July 12,2011

Press Contact:

Julia Lawless, Antonia Ferrier, 202.224.4515

Debunking the Myths of So-Called Tax Expenditures

Some in Washington have claimed that eliminating tax expenditures is the same as getting rid of wasteful spending or closing unwanted loopholes. The reality is somewhat different.  Middle-class families would hardly agree that incentives to save for college and retirement or to buy a home are loopholes.  Here’s a closer look at the myths of tax expenditures: 

MYTH: Tax Expenditures Are Spending

FACT: The federal government cannot spend money that it never touched and never possessed.  Tax expenditures let taxpayers keep more of their own money.  And only by the public consent is the government permitted to take some of it in taxation to pay for certain public goods. When tax hike proponents say we are giving businesses and individuals all this money in tax expenditures, they are incorrectly assuming that the government has that money to give in the first place, when in fact it does not.  To the contrary, the government never touches the money that a taxpayer keeps due to benefitting from a tax expenditure, whereas with spending, the government actually collects money from taxpayers and then spends it.

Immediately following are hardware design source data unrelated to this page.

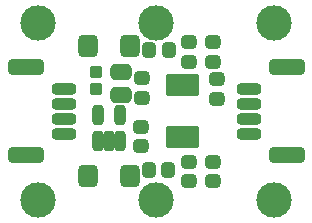
<source format=gbr>
%TF.GenerationSoftware,KiCad,Pcbnew,7.0.7-7.0.7~ubuntu23.04.1*%
%TF.CreationDate,2023-10-02T10:14:17+00:00*%
%TF.ProjectId,TFI2CEXT01,54464932-4345-4585-9430-312e6b696361,REV*%
%TF.SameCoordinates,PX78dfd90PY8290510*%
%TF.FileFunction,Soldermask,Bot*%
%TF.FilePolarity,Negative*%
%FSLAX46Y46*%
G04 Gerber Fmt 4.6, Leading zero omitted, Abs format (unit mm)*
G04 Created by KiCad (PCBNEW 7.0.7-7.0.7~ubuntu23.04.1) date 2023-10-02 10:14:17*
%MOMM*%
%LPD*%
G01*
G04 APERTURE LIST*
G04 Aperture macros list*
%AMRoundRect*
0 Rectangle with rounded corners*
0 $1 Rounding radius*
0 $2 $3 $4 $5 $6 $7 $8 $9 X,Y pos of 4 corners*
0 Add a 4 corners polygon primitive as box body*
4,1,4,$2,$3,$4,$5,$6,$7,$8,$9,$2,$3,0*
0 Add four circle primitives for the rounded corners*
1,1,$1+$1,$2,$3*
1,1,$1+$1,$4,$5*
1,1,$1+$1,$6,$7*
1,1,$1+$1,$8,$9*
0 Add four rect primitives between the rounded corners*
20,1,$1+$1,$2,$3,$4,$5,0*
20,1,$1+$1,$4,$5,$6,$7,0*
20,1,$1+$1,$6,$7,$8,$9,0*
20,1,$1+$1,$8,$9,$2,$3,0*%
G04 Aperture macros list end*
%ADD10C,3.000000*%
%ADD11RoundRect,0.400000X0.200000X0.275000X-0.200000X0.275000X-0.200000X-0.275000X0.200000X-0.275000X0*%
%ADD12RoundRect,0.200000X0.225000X0.725000X-0.225000X0.725000X-0.225000X-0.725000X0.225000X-0.725000X0*%
%ADD13RoundRect,0.366667X-0.458333X-0.583333X0.458333X-0.583333X0.458333X0.583333X-0.458333X0.583333X0*%
%ADD14RoundRect,0.366667X0.458333X0.583333X-0.458333X0.583333X-0.458333X-0.583333X0.458333X-0.583333X0*%
%ADD15RoundRect,0.400000X0.275000X-0.200000X0.275000X0.200000X-0.275000X0.200000X-0.275000X-0.200000X0*%
%ADD16RoundRect,0.200000X-0.350000X0.300000X-0.350000X-0.300000X0.350000X-0.300000X0.350000X0.300000X0*%
%ADD17RoundRect,0.350000X0.700000X-0.150000X0.700000X0.150000X-0.700000X0.150000X-0.700000X-0.150000X0*%
%ADD18RoundRect,0.450000X1.100000X-0.250000X1.100000X0.250000X-1.100000X0.250000X-1.100000X-0.250000X0*%
%ADD19RoundRect,0.350000X0.150000X-0.512500X0.150000X0.512500X-0.150000X0.512500X-0.150000X-0.512500X0*%
%ADD20RoundRect,0.400000X-0.275000X0.200000X-0.275000X-0.200000X0.275000X-0.200000X0.275000X0.200000X0*%
%ADD21RoundRect,0.350000X-0.700000X0.150000X-0.700000X-0.150000X0.700000X-0.150000X0.700000X0.150000X0*%
%ADD22RoundRect,0.450000X-1.100000X0.250000X-1.100000X-0.250000X1.100000X-0.250000X1.100000X0.250000X0*%
%ADD23RoundRect,0.450000X0.475000X-0.250000X0.475000X0.250000X-0.475000X0.250000X-0.475000X-0.250000X0*%
G04 APERTURE END LIST*
D10*
%TO.C,M3*%
X-124246000Y136906000D03*
%TD*%
%TO.C,M4*%
X-124246000Y151906000D03*
%TD*%
%TO.C,M5*%
X-104246000Y151906000D03*
%TD*%
%TO.C,M2*%
X-114246000Y151906000D03*
%TD*%
%TO.C,M6*%
X-104246000Y136906000D03*
%TD*%
%TO.C,M1*%
X-114246000Y136906000D03*
%TD*%
D11*
%TO.C,R4*%
X-113221000Y139446000D03*
X-114871000Y139446000D03*
%TD*%
D12*
%TO.C,U2*%
X-111039000Y142206000D03*
X-111689000Y142206000D03*
X-112339000Y142206000D03*
X-112989000Y142206000D03*
X-112989000Y146606000D03*
X-112339000Y146606000D03*
X-111689000Y146606000D03*
X-111039000Y146606000D03*
%TD*%
D13*
%TO.C,D1*%
X-120046000Y149906000D03*
D14*
X-116446000Y149906000D03*
%TD*%
D15*
%TO.C,C2*%
X-115570000Y141440500D03*
X-115570000Y143090500D03*
%TD*%
D16*
%TO.C,D2*%
X-119380000Y146301000D03*
X-119380000Y147701000D03*
%TD*%
D15*
%TO.C,R5*%
X-109474000Y138494000D03*
X-109474000Y140144000D03*
%TD*%
%TO.C,C3*%
X-115443000Y145580500D03*
X-115443000Y147230500D03*
%TD*%
D17*
%TO.C,J1*%
X-122096000Y142531000D03*
X-122096000Y143781000D03*
X-122096000Y145031000D03*
X-122096000Y146281000D03*
D18*
X-125296000Y140681000D03*
X-125296000Y148131000D03*
%TD*%
D19*
%TO.C,U1*%
X-117287000Y141864500D03*
X-118237000Y141864500D03*
X-119187000Y141864500D03*
X-119187000Y144139500D03*
X-117287000Y144139500D03*
%TD*%
D13*
%TO.C,D3*%
X-120046000Y138906000D03*
D14*
X-116446000Y138906000D03*
%TD*%
D11*
%TO.C,R1*%
X-113195500Y149606000D03*
X-114845500Y149606000D03*
%TD*%
D20*
%TO.C,R6*%
X-109474000Y150278500D03*
X-109474000Y148628500D03*
%TD*%
D15*
%TO.C,R2*%
X-111506000Y138494000D03*
X-111506000Y140144000D03*
%TD*%
D20*
%TO.C,R3*%
X-111506000Y150278500D03*
X-111506000Y148628500D03*
%TD*%
D21*
%TO.C,J3*%
X-106396000Y146281000D03*
X-106396000Y145031000D03*
X-106396000Y143781000D03*
X-106396000Y142531000D03*
D22*
X-103196000Y148131000D03*
X-103196000Y140681000D03*
%TD*%
D23*
%TO.C,C1*%
X-117221000Y145798500D03*
X-117221000Y147698500D03*
%TD*%
D15*
%TO.C,C4*%
X-109093000Y145479000D03*
X-109093000Y147129000D03*
%TD*%
M02*

</source>
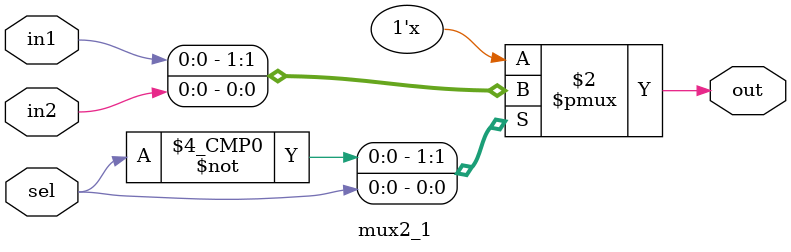
<source format=v>
module mux2_1
(
    input   wire    in1,
    input   wire    in2,
    input   wire    sel,
    
    output  reg     out
);

always @(*)
    case(sel)
        1'b0    :   out = in1;
        1'b1    :   out = in2;
        default :   out = 1'b0;
    endcase


endmodule

</source>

Another difference between tax expenditures and spending is that reducing or eliminating a tax expenditure without an offsetting tax cut to reach a revenue neutral level will cause the size of the federal government to grow, while reducing or eliminating spending causes the size of the federal government to shrink.

MYTH: Tax Expenditures are Loopholes

FACT: This is deliberately inaccurate.  A loophole is something that Congress did not intend and would generally shut down, at least going forward, once it learned of the loophole.  Tax expenditures, by contrast, were generally placed by Congress into the tax code deliberately.  For example, the largest tax expenditure is the exclusion for employer-provided health insurance and benefits.  The second-largest: the home mortgage interest deduction.

Whether you agree with a particular tax expenditure or not, an honest debate requires recognition that tax expenditures were designed by Congress with economic or social goals in mind and are not inadvertent loopholes.